Re: ISP compliance LEAs - tech and logistics [was: snfc21 sniffer docs]
On Tue, May 23, 2006 at 05:39:26AM -0500, Gadi Evron wrote: Wired posted what are suppossedly the docs Mark Klein wrote 'bout the NSA sniffing project. Interesting read... http://blog.wired.com/27BStroke6/att_klein_wired.pdf John Indeed. To be honest, I am more interested in NANOG-related operational issues involved, which I am not sure many here will be able to discuss in case they had experience on the subject. So let us put privacy and legal issues aside for the purpose of this discussion. How does a service provider handle the requirement to meet a law enforcement agency with their wiretapping needs? The logistics and technology can be exerting, annoying and business-wise, even prohibiting. See RFC 3924, Cisco Architecture for Lawful Intercept in IP Networks. -- Jim Lippard [EMAIL PROTECTED] Global Security Organization, Information Security Architecture Global Crossing GPG Key ID: 0xED3D63C0
Re: ISP compliance LEAs - tech and logistics [was: snfc21 sniffer docs]

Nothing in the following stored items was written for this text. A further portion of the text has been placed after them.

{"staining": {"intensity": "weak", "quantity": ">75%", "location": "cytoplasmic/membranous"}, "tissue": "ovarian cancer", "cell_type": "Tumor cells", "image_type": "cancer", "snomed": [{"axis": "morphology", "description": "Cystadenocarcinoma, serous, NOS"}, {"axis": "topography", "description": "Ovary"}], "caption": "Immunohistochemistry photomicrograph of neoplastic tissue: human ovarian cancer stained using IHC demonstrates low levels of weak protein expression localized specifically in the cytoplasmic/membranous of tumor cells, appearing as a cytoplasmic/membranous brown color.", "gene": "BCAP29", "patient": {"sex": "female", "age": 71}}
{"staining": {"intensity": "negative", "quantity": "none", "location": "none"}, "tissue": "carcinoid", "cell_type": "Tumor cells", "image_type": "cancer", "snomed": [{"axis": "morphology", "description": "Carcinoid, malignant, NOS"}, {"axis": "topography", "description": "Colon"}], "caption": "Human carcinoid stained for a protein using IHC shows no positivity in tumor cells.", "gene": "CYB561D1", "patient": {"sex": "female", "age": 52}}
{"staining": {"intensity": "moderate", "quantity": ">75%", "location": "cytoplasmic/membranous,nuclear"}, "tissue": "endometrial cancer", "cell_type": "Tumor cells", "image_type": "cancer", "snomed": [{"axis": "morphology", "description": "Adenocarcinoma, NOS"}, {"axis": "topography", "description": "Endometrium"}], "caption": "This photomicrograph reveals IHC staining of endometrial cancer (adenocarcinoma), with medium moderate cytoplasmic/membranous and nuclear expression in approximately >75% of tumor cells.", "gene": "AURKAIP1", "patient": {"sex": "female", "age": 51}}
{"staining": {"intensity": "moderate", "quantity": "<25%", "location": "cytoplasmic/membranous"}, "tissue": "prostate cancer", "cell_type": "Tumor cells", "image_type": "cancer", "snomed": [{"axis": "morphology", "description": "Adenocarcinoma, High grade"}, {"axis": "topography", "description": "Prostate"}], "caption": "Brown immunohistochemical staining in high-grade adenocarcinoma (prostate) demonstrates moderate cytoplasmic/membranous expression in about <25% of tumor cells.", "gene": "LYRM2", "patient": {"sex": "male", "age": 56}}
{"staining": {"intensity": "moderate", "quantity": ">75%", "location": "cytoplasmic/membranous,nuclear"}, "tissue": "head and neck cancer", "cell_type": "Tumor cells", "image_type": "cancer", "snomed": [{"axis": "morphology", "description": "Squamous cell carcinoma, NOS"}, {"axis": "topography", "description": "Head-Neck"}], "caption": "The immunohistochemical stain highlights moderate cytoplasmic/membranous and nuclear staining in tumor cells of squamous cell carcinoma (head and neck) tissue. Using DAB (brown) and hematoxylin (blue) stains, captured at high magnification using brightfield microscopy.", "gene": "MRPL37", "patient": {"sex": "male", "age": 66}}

On Tue, 23 May 2006 05:39:26 -0500 (CDT), Gadi Evron [EMAIL PROTECTED] wrote: Wired posted what are suppossedly the docs Mark Klein wrote 'bout the NSA sniffing project. Interesting read... http://blog.wired.com/27BStroke6/att_klein_wired.pdf John Indeed. To be honest, I am more interested in NANOG-related operational issues involved, which I am not sure many here will be able to discuss in case they had experience on the subject. So let us put privacy and legal issues aside for the purpose of this discussion. How does a service provider handle the requirement to meet a law enforcement agency with their wiretapping needs? The logistics and technology can be exerting, annoying and business-wise, even prohibiting. In the US, see 18 USC 2518(4): Any provider of wire or electronic communication service, landlord, custodian or other person furnishing such facilities or technical assistance shall be compensated therefor by the applicant for reasonable expenses incurred in providing such facilities or assistance. --Steven M. Bellovin, http://www.cs.columbia.edu/~smb
Re: ISP compliance LEAs - tech and logistics [was: snfc21 sniffer docs]
On Tue, 23 May 2006, Steven M. Bellovin wrote: Indeed. To be honest, I am more interested in NANOG-related operational issues involved, which I am not sure many here will be able to discuss in case they had experience on the subject. So let us put privacy and legal issues aside for the purpose of this discussion. How does a service provider handle the requirement to meet a law enforcement agency with their wiretapping needs? The logistics and technology can be exerting, annoying and business-wise, even prohibiting. In the US, see 18 USC 2518(4): Any provider of wire or electronic communication service, landlord, custodian or other person furnishing such facilities or technical assistance shall be compensated therefor by the applicant for reasonable expenses incurred in providing such facilities or assistance. The NANOG meeting archives are full of presentations as the result of very sophisticated network monitoring. Like most technology, it can be used for good and evil. You can't tell the motivation just from the technology.